▸ What the task requires:
Your answer is a copy of every line in the records where "Monitoria" appears.

Stored records:
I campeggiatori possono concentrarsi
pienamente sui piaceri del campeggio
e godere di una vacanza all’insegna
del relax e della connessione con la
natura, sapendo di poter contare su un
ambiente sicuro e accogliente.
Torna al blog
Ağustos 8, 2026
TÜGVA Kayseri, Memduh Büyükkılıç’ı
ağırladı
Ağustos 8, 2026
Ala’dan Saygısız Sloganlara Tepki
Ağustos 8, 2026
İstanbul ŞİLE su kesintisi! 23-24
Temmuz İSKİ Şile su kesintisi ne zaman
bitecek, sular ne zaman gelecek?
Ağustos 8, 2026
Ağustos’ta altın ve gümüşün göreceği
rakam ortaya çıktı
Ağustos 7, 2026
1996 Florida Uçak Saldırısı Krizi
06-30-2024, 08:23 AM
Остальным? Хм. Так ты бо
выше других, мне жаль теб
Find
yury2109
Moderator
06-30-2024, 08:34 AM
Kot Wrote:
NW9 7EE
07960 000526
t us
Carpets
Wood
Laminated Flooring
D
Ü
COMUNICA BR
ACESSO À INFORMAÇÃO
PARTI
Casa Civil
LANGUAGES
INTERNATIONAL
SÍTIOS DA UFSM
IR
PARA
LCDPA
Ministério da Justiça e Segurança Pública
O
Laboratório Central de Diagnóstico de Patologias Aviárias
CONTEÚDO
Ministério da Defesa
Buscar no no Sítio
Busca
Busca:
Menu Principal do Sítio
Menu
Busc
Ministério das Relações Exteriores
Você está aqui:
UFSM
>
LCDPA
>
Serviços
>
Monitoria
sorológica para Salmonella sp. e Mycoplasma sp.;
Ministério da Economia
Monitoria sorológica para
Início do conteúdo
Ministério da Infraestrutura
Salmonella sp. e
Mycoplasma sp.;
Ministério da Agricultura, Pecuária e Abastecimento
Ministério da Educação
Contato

▸ Response for this exercise:
Monitoria
Monitoria sorológica para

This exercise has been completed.